I am trying to understand how to evaluate $\frac{1}{z^2}$ around $z_0 = 1$
so $$\frac{1}{z^2}=\left(\frac{1}{z}\right)^2=\sum_{n=0}^{\infty}(-1)^n(z-1)^n \cdot \sum_{m=0}^{\infty}(-1)^m(z-1)^m$$ $$=\sum_{n=0}^{\infty}\sum_{m=0}^{n}(-1)^n(z-1)^n$$
and the explanation in the book is the word "convolution." I don't understand how is it related to that step; I tried to examine to definition to convolution again, but still nothing came up to my mind.
To simplify the notation let $x=(-1)(z-1)$; we want to show that
$$\left(\sum_{n\ge 0}x^n\right)\left(\sum_{m\ge 0}x^m\right)=\sum_{n\ge 0}\sum_{m=0}^nx^n\,.\tag{1}$$
If you multiply out the lefthand side as if it were a product of two polynomials, you get a term $x^n\cdot x^m=x^{n+m}$ for each pair $\langle n,m\rangle$ of non-negative integers.
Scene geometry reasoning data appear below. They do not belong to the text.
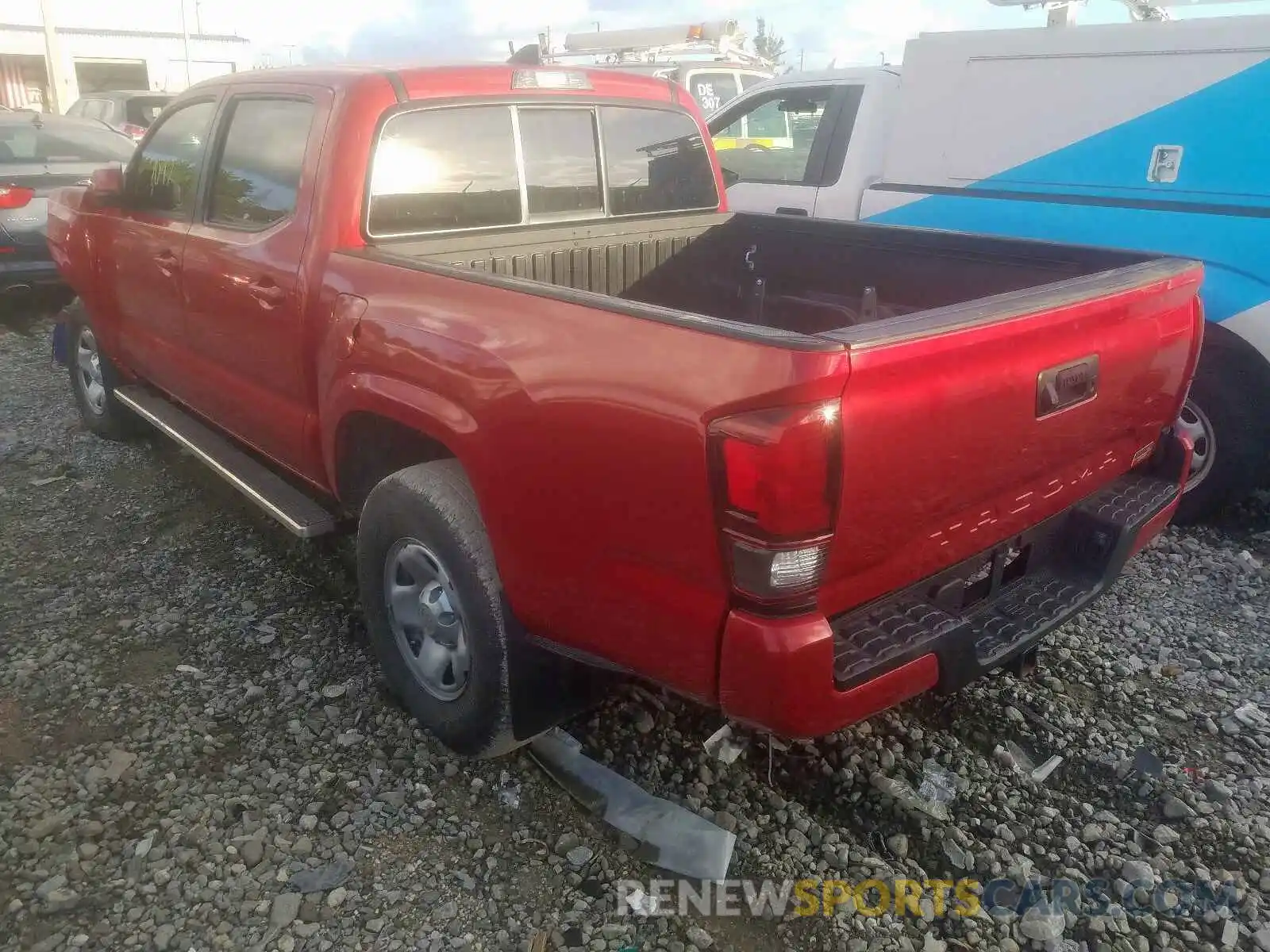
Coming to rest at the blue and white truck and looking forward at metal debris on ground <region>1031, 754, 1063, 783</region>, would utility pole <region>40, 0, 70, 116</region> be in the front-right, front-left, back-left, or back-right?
back-right

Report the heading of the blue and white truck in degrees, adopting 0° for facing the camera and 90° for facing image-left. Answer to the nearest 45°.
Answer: approximately 90°

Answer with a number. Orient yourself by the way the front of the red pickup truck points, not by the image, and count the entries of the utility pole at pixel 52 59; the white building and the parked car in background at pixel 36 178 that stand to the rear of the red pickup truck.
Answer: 0

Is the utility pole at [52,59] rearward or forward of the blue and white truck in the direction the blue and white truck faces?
forward

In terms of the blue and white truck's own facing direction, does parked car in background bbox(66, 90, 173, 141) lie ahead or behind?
ahead

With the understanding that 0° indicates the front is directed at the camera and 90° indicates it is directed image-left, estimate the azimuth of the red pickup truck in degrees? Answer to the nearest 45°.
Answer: approximately 135°

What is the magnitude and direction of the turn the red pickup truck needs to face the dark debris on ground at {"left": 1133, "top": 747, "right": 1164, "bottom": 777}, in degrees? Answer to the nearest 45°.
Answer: approximately 135° to its right

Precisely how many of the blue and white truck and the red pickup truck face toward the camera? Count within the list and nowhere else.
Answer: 0

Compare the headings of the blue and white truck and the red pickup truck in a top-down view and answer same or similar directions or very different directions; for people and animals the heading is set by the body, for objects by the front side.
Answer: same or similar directions
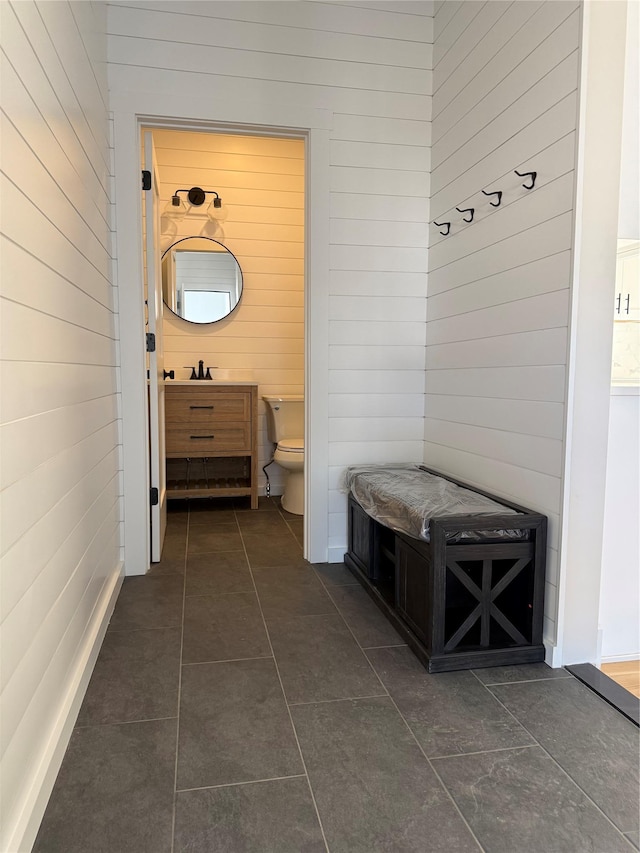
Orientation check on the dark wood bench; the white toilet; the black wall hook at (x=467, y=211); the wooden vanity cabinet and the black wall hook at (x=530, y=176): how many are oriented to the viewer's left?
3

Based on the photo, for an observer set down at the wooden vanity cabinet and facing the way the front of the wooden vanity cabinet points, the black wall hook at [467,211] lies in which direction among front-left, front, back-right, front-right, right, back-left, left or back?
front-left

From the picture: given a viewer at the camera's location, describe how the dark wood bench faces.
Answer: facing to the left of the viewer

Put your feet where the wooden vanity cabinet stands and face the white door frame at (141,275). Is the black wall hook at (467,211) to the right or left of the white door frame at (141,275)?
left

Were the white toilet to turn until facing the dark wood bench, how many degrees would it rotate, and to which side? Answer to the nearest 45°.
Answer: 0° — it already faces it

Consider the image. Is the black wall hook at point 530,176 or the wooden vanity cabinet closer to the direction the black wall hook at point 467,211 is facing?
the wooden vanity cabinet

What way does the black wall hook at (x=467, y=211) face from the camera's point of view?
to the viewer's left

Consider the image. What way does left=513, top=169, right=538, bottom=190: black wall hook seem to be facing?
to the viewer's left

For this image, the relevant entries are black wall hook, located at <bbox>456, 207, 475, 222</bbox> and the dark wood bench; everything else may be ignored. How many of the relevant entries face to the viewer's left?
2

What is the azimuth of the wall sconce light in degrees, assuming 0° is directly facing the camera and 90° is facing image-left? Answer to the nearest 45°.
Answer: approximately 0°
If $k$ is a non-negative integer, how many of these terms are equal to $x^k$? The terms equal to $x^k$ are precisely the terms $x^{n+m}$ such that $n+m=k$, and there is one for each value of $n$ from $0$ through $k$: these terms are $x^{0+k},x^{1+(k-1)},x^{2+(k-2)},\ldots,x^{(k-1)+1}$, and $x^{k+0}$. Thus,
$$\begin{align*} \left(\sum_{n\ge 0}x^n\right)\left(\sum_{m\ge 0}x^m\right)&=\sum_{k\ge 0}\sum_{n=0}^kx^{n+(k-n)}\\ &=\sum_{k\ge 0}\sum_{n=0}^kx^k\,. \end{align*}$$
And we can rename the index variables $k$ and $n$ to $n$ and $m$, respectively, without changing the value, so we have
$$\begin{align*} \left(\sum_{n\ge 0}x^n\right)\left(\sum_{m\ge 0}x^m\right)&=\sum_{k\ge 0}\sum_{n=0}^kx^k\\ &=\sum_{n\ge 0}\sum_{m=0}^nx^n\,. \end{align*}$$
Note that $\sum_{m=0}^nx^n$ is just the sum of $n+1$ copies of $x^n$, so in fact the whole thing can be further simplified to
$$\sum_{n\ge 0}(n+1)x^n\,.$$